● REQUIRED TASK
Can you duplicate, word for word, the stretch of the memorandum on the EU Reform Treaty from "2.  The areas which" through "Major administrations (1)."?

● EXTRACT
Select Committee on European Union Written Evidence


Memorandum by Professor J R Shackleton

  1.  My primary worry with the EU Reform Treaty is the possible impact of the introduction of the Charter of Fundamental Rights on the legal status of the employment relations framework which has evolved in the UK in the last twenty years. This framework is widely seen as more flexible and business-friendly than its equivalent in most European countries.

  2.  The areas which are particularly significant are Articles 12, 15, 27 and 28. All seem to have some potential for turning back the clock and restoring—or even extending—trade union powers which were removed by the Thatcher and Major administrations (1).

  3.  Article 12, Freedom of assembly and of association, mentions the "right of everyone to form and to join trade unions". While this right already exists in the UK, it is possible that this wording might be interpreted to imply that such unions, to be effective, should be recognised by employers for collective bargaining and other purposes. At the moment, union recognition is subject to various conditions, including majority support in a secret ballot. One concern for small businesses (which, despite the emphasis on inclusive "social partnership", are largely unrepresented in EU policy-making processes) is the possible threat to the exemption of businesses with less than twenty employees from compulsory recognition procedures.

  4.  Article 15, Freedom to choose an occupation and the right to engage in work, gives non-EU nationals who are authorised to work in the EU entitlement to "working conditions equivalent to those of citizens of the union". This may affect, for instance, the conditions of seamen working in British-registered ships. It could give union agreements a wider coverage and limit firms' ability to substitute cheaper employees. There is currently a case in progress relating to the use of Latvian workers in Sweden where the Charter of Fundamental Rights has been cited.

  5.  Article 27, Workers' right to information and consultation within the undertaking, guarantees "information and consultation in good time"; this is ambiguous over the type of information, the form of consultation, and the definition of "good time". Some fear that it could have the effect of reducing the scope for mergers and acquisitions (the UK has a very active and effective market for corporate control which is anathema to many union activists, particularly in France and Germany) and companies' ability to shed labour in periods of economic downturn.

● LISTED ENTRIES
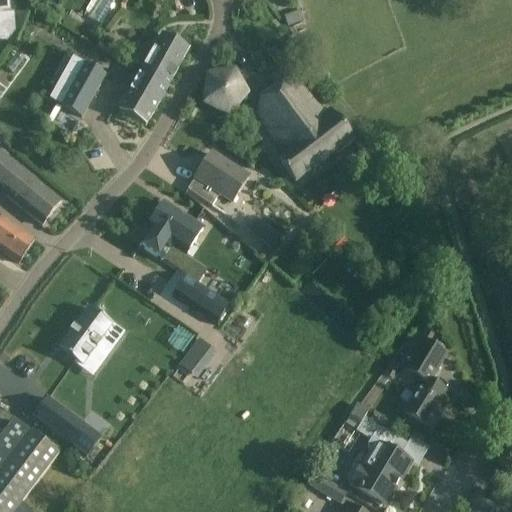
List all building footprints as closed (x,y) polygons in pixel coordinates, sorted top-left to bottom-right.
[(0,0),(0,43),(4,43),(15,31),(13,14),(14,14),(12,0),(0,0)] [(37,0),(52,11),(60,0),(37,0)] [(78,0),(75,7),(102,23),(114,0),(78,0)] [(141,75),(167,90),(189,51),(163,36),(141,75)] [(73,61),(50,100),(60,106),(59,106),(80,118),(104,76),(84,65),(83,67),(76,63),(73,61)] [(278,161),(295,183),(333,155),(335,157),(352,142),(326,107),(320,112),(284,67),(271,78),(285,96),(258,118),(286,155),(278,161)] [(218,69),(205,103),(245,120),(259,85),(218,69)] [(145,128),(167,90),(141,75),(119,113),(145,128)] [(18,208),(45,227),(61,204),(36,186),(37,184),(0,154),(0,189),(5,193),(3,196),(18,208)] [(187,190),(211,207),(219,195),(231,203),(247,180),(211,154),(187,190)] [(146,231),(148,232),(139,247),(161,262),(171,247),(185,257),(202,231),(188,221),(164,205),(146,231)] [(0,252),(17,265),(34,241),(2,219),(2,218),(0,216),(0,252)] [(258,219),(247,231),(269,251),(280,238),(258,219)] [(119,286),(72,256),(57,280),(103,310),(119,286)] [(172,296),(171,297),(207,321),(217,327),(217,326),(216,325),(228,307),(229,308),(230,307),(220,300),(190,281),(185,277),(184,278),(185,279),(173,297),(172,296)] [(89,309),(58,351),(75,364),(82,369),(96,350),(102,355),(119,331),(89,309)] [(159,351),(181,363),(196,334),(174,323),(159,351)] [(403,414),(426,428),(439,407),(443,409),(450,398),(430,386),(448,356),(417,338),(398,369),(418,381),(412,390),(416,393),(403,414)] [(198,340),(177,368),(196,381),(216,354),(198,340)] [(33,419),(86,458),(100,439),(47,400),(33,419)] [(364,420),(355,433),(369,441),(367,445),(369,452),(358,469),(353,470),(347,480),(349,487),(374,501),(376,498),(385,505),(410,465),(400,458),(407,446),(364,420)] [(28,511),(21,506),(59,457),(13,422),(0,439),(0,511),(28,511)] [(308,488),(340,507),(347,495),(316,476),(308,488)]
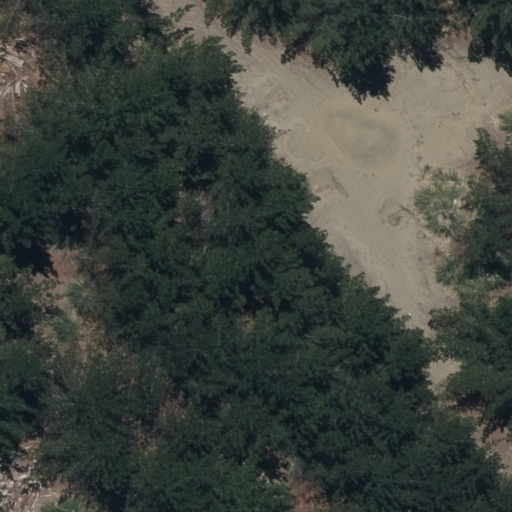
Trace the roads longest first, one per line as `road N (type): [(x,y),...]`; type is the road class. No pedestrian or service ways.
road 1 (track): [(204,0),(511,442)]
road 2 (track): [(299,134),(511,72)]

● RESULT
2.  The areas which are particularly significant are Articles 12, 15, 27 and 28. All seem to have some potential for turning back the clock and restoring—or even extending—trade union powers which were removed by the Thatcher and Major administrations (1).